> _Assigned task_:
Spot each line in the records below where the word "arxiu" occurs, then copy it.

> _Listed records_:

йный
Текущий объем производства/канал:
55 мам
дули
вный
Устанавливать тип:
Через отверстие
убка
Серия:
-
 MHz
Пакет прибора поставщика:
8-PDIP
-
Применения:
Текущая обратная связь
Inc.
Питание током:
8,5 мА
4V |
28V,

---

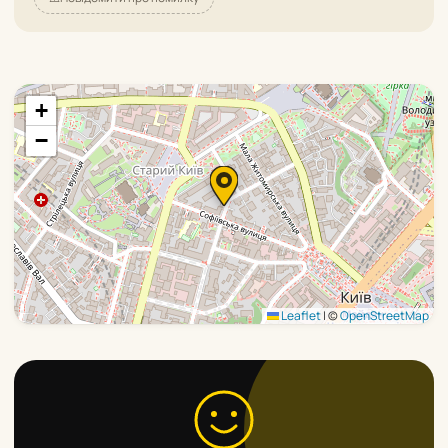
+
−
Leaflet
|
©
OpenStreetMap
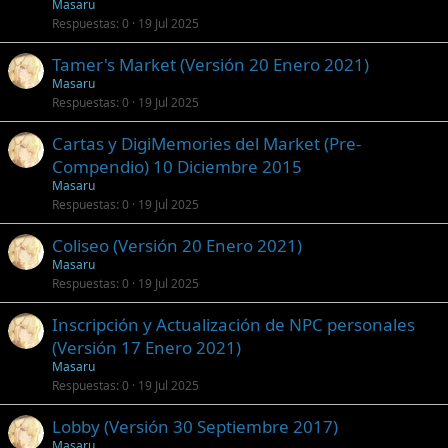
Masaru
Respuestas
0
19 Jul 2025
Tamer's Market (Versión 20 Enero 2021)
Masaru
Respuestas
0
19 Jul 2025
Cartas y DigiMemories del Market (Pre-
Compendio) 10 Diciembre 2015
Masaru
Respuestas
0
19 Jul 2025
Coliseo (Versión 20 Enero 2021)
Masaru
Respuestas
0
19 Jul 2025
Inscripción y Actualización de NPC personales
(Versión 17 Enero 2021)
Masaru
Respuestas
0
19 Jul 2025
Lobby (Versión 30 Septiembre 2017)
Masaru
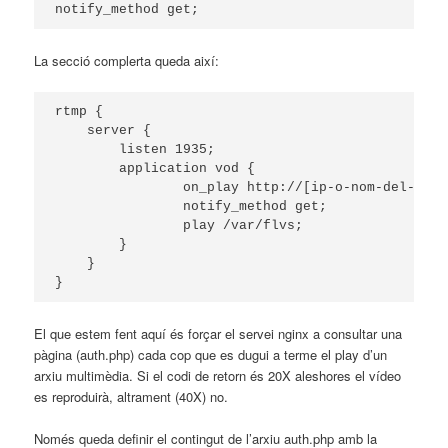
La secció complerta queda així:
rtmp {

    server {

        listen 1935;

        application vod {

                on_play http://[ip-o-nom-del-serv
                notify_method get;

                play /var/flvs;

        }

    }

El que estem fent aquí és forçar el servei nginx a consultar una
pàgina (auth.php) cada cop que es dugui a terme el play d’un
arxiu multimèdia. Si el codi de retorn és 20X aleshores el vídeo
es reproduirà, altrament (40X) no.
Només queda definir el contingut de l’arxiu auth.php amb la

> _Exercise solution_:
arxiu multimèdia. Si el codi de retorn és 20X aleshores el vídeo
Només queda definir el contingut de l’arxiu auth.php amb la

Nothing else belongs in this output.